Kylian Mbappe mencetak dua gol saat Prancis takluk 4-6 dari Inggris dalam perebutan peringkat ketiga Piala Dunia 2026 di Stadion Miami, Minggu (19/7) dini hari WIB. Tambahan dua gol itu mengangkat penyerang Real Madrid tersebut ke posisi puncak daftar top skor dengan total 10 gol, meninggalkan Lionel Messi yang terpaku di angka 8.
Laga di Miami berlangsung terbuka dan sarat drama. Inggris menang lewat hattrick Bukayo Saka, serta gol Declan Rice, Ezri Konsa, dan Jude Bellingham. Prancis membalas melalui brace Mbappe, ditambah lesakan Bradley Barcola dan Ousmane Dembele. Skor akhir 6-4 menunjukkan betapa rapuhnya lini pertahanan kedua tim di pertandingan hiburan tersebut.
Mbappe memulai turnamen dengan laju tajam yang konsisten. Berbeda dengan Messi yang gol-golnya terhenti sejak babak 16 besar, penyerang Prancis itu terus produktif hingga pekan terakhir. Argentina sendiri melaju ke final usai mengalahkan Mesir 3-2, namun La Pulga tak lagi menambah pundi gol di fase perempat final dan semifinal.
Kelistrikan Mbappe di Piala Dunia 2026 mempertegas dominasi generasi baru di atas panggung sepak bola tertinggi. Messi, meski masih berada di jajaran elite, mulai diliputi batas usia dan rotasi taktis timnas Argentina. Persaingan dua ikon ini menjadi narasi utama turnamen sejak kickoff.
Perebutan sepatu emas belum sepenuhnya tertutup. Messi masih memiliki satu laga pamungkas menghadapi Spanyol pada final, Senin (20/7) dini hari WIB. Jika mampu mencetak hattrick, bintang Inter Miami itu bisa menyamai atau bahkan menyalip Mbappe. Namun, dengan selisih dua gol, tugas tersebut sangat berat.
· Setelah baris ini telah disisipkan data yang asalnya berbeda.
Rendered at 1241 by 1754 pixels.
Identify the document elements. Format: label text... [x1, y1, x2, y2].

Bagi penggemar di Indonesia, persaingan ini memantik kembali debat klasik tentang transisi era. Liga 1 Indonesia kerap menjadi panggung pemain asing senior, namun kurang melahirkan striker lokal berdaya saing internasional. Performa Mbappe memberi contoh nyata betapa pentingnya pembinaan usia dini yang terukur.
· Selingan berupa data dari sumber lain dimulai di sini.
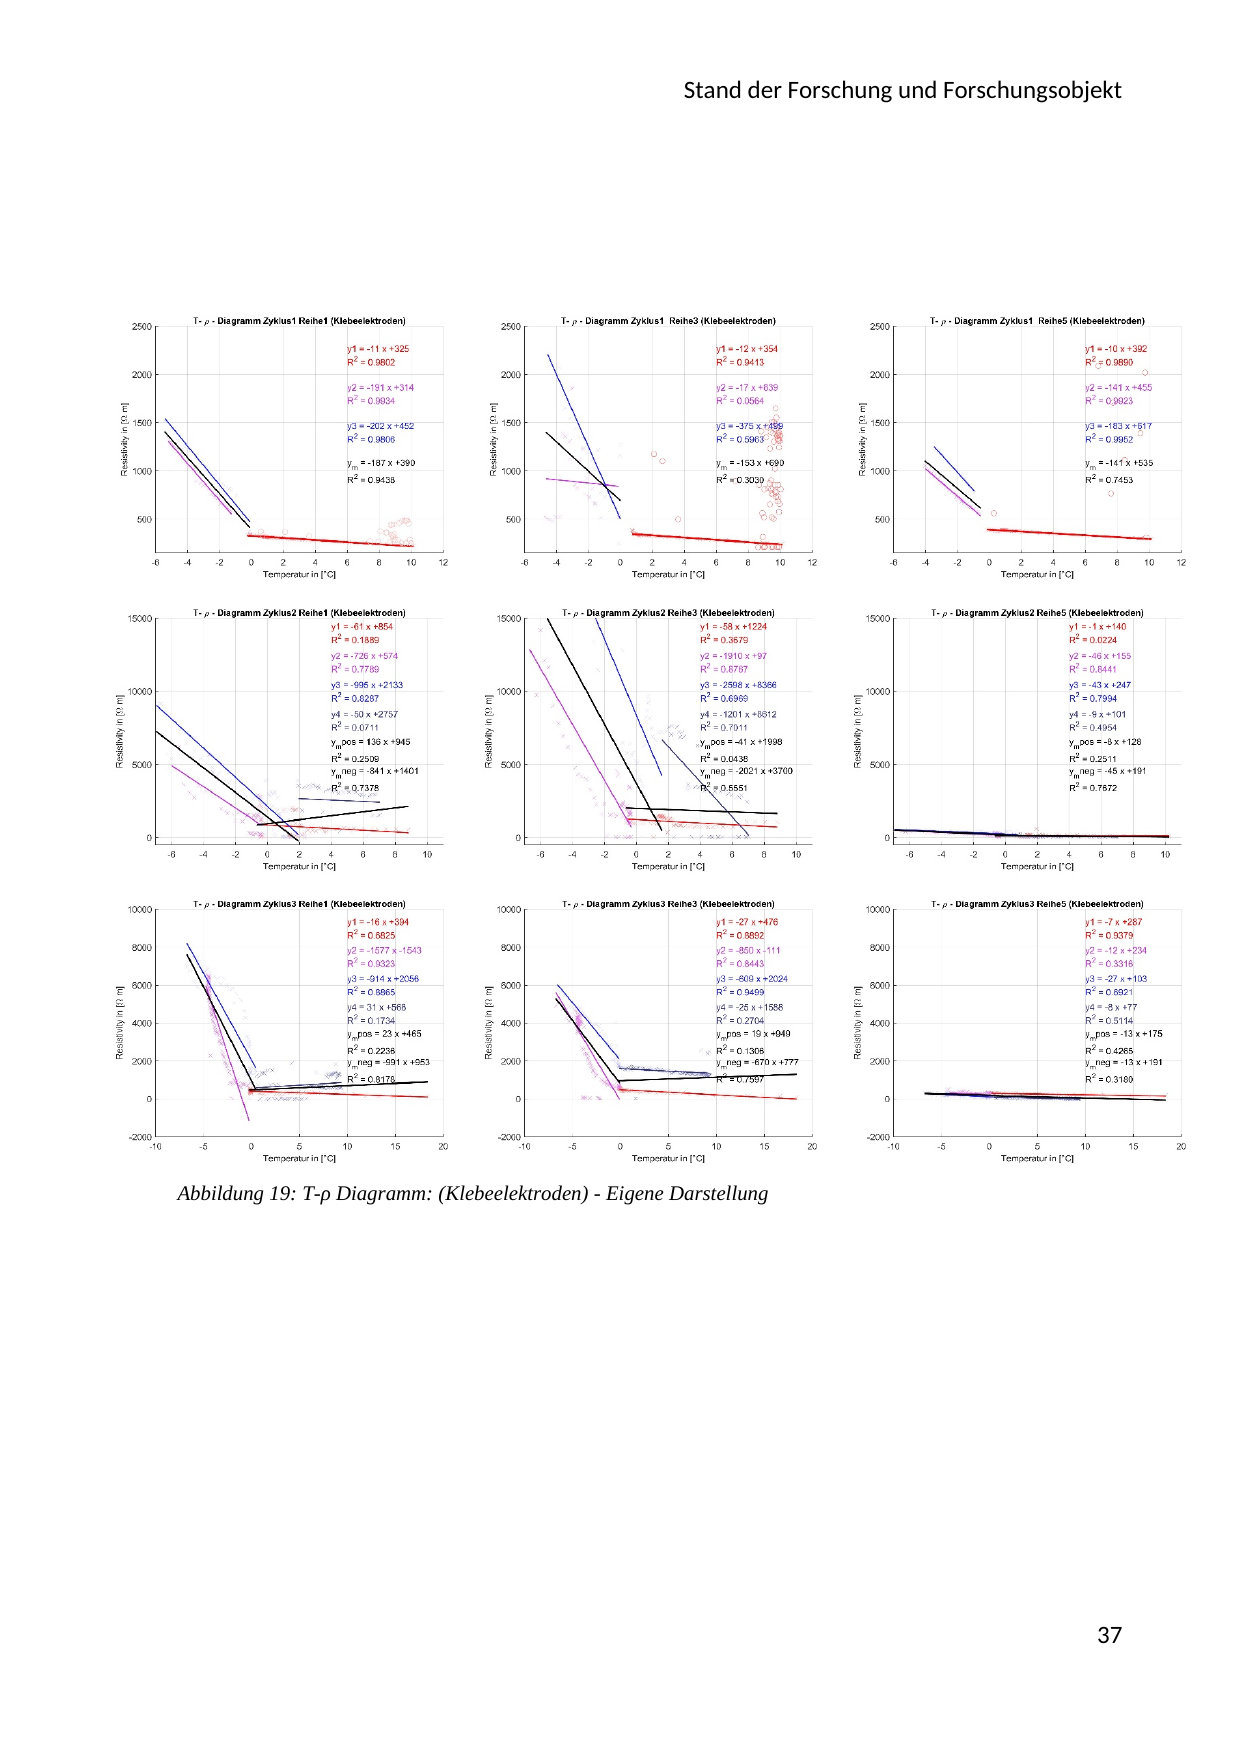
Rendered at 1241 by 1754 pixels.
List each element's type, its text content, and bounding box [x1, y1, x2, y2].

table_cell [465, 597, 834, 889]
picture [845, 305, 1204, 583]
picture [476, 305, 835, 583]
table_cell [834, 889, 1203, 1181]
picture [476, 597, 835, 875]
table_header [465, 305, 834, 597]
table_cell [96, 597, 465, 889]
picture [845, 889, 1204, 1167]
text Abbildung : T-ρ Diagramm: (Klebeelektroden) - Eigene Darstellung [177, 1181, 1122, 1205]
picture [845, 597, 1204, 875]
picture [476, 889, 835, 1167]
table_cell [96, 889, 465, 1181]
picture [107, 597, 465, 875]
table_cell [465, 889, 834, 1181]
table_header [96, 305, 465, 597]
picture [107, 889, 465, 1167]
table_cell [834, 597, 1203, 889]
table_header [834, 305, 1203, 597]
picture [107, 305, 465, 583]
Televisi dan platform streaming lokal mencatat lonjakan penonton saat laga Prancis vs Inggris. Fenomena tersebut menunjukkan bahwa minat masyarakat Indonesia terhadap kompetisi elite tidak surut, meski jam tayang berbenturan dengan aktivitas kerja. Industri siaran olahraga domestik diuntungkan oleh magnet bintang global.
Di sisi lain, brands apparel dan sponsor di Tanah Air mulai menyesuaikan strategi. Mereka menjadikan momen Piala Dunia sebagai ajang kampanye dengan memanfaatkan wajah pemain muda, bukan sekadar legenda. Hal ini sejalan dengan bergesernya preferensi konsumen lokal yang cenderung mengikuti tren performa aktual.
Daftar sementara pencetak gol terbanyak saat ini menempatkan Erling Haaland dan Jude Bellingham di urutan berikutnya dengan 7 gol. Ousmane Dembele serta Harry Kane menguntit dengan 6 gol. Komposisi tersebut mencerminkan bahwa monopoli pencetak gol tidak lagi didominasi satu konfederasi tertentu.
Stadion Miami sendiri menjadi saksi betapa cepatnya transformasi fisik dan taktik dalam sepak bola modern. Inggris mengeksploitasi sayap dengan Saka, sementara Prancis bertumpu pada kecepatan transisi Mbappe. Pelatih kedua tim mengonfirmasi bahwa rotasi dilakukan demi menjaga kebugaran jelang musim klub.
Ke depan, final antara Argentina dan Spanyol akan menjadi penentu sekaligus panggung penutup. Messi berpeluang mengejar ketertinggalan, namun Mbappe telah mengunci kans besar meraih sepatu emas. Tren produktivitas pemain sayap diprediksi berlanjut di siklus Piala Dunia berikutnya.
Piala Dunia 2026 juga menegaskan bahwa turnamen dengan format ekspansi memberi ruang lebih luas bagi bintang mencetak gol. Dengan jumlah pertandingan bertambah, rekor gol individu relatif lebih mudah dikejar. Hal ini menuntut federasi lain, termasuk PSSI, memetakan strategi pembinaan yang berorientasi pada kompetisi global.